In de toelichting op het middel wordt — met verwijzing naar het Brusco-arrest van EHRM 14 oktober 2010, appl.nr. 1466/07 — gesteld dat niet (meer) kan worden gezegd dat schending van de aanspraak op rechtsbijstand hooguit leidt tot bewijsuitsluiting.
16.
Voor zover hier al kan worden gesproken van een middel in de zin van de wet, meen ik dat het belang bij het middel ontbreekt. Naar het Hof heeft overwogen, heeft het geen van de door verzoeker tijdens het vooronderzoek afgelegde verklaringen tot het bewijs gebruikt. Daarbij neem ik in aanmerking dat, gelet op de inhoud van de hierboven onder 14 weergegeven antwoorden van verzoeker, het Hof daarbij kennelijk ook in ogenschouw heeft genomen dat er geen bewijsmateriaal is verkregen als een rechtstreeks gevolg van de voor het bewijs onbruikbare verklaringen van verzoeker.3.
17.
Indien de toelichting op het middel op de stelling berust dat uit het Brusco-arrest volgt dat het Openbaar Ministerie niet-ontvankelijk in de vervolging had dienen te worden verklaard, mist zij feitelijke grondslag.
18.
Het middel faalt.
19.
De middelen kunnen worden afgedaan met de in art. 81 RO bedoelde motivering
20.
Ambtshalve vraag ik aandacht voor het volgende.
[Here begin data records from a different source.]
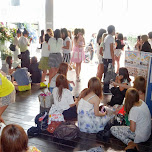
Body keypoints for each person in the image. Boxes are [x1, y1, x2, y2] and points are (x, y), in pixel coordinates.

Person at [103, 25, 115, 94]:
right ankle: (106, 90)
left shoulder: (106, 37)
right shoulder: (111, 38)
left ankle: (105, 88)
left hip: (105, 57)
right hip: (109, 58)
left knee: (106, 73)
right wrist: (113, 60)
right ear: (113, 30)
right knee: (108, 74)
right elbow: (111, 50)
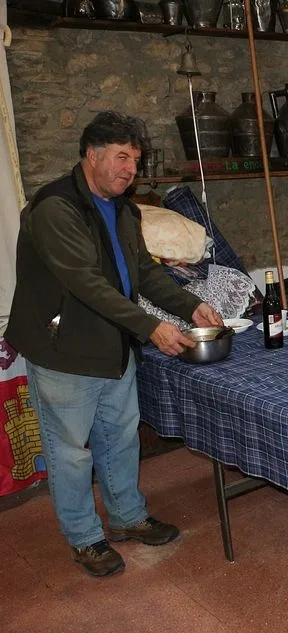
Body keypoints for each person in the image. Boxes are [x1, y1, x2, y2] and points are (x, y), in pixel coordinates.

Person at [5, 111, 223, 578]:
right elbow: (87, 285)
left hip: (112, 345)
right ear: (91, 155)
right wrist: (150, 328)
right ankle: (85, 538)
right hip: (63, 347)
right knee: (71, 451)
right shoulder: (55, 209)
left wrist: (189, 307)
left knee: (121, 438)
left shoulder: (125, 208)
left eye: (135, 160)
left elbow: (143, 273)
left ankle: (127, 517)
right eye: (121, 158)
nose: (130, 170)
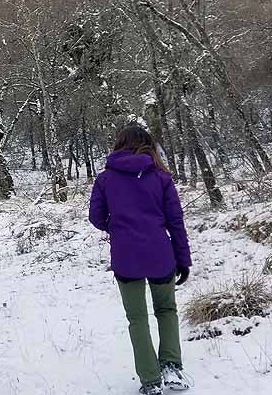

Verzoeker heeft op 31 juli 2009 beroep in cassatie ingesteld. De Hoge Raad zal uitspraak doen nadat sedertdien meer dan twee jaren zijn verstreken. Dat brengt mee dat de redelijke termijn als bedoeld in art. 6, eerste lid, EVRM is overschreden. Dat moet leiden tot strafvermindering.
21.
Overige gronden waarop de Hoge Raad gebruik zou moeten maken van zijn bevoegdheid de bestreden uitspraak ambtshalve te vernietigen heb ik niet aangetroffen.
22.
Deze conclusie strekt tot vernietiging van het bestreden arrest voor wat betreft de hoogte van de opgelegde straf. De Hoge Raad kan de hoogte daarvan verminderen naar de gebruikelijke maatstaf. Voor het overige dient het beroep te worden verworpen.
De Procureur-Generaal bij de Hoge Raad der Nederlanden
AG
Voetnoten
Voetnoten Conclusie 04‑10‑2011
Vgl. HR 14 november 2006, LJN AY0127, NJ 2006, 631.
HR 26 april 2011, LJN BP9900, NJ 2011, 201, r.o. 2.2.1.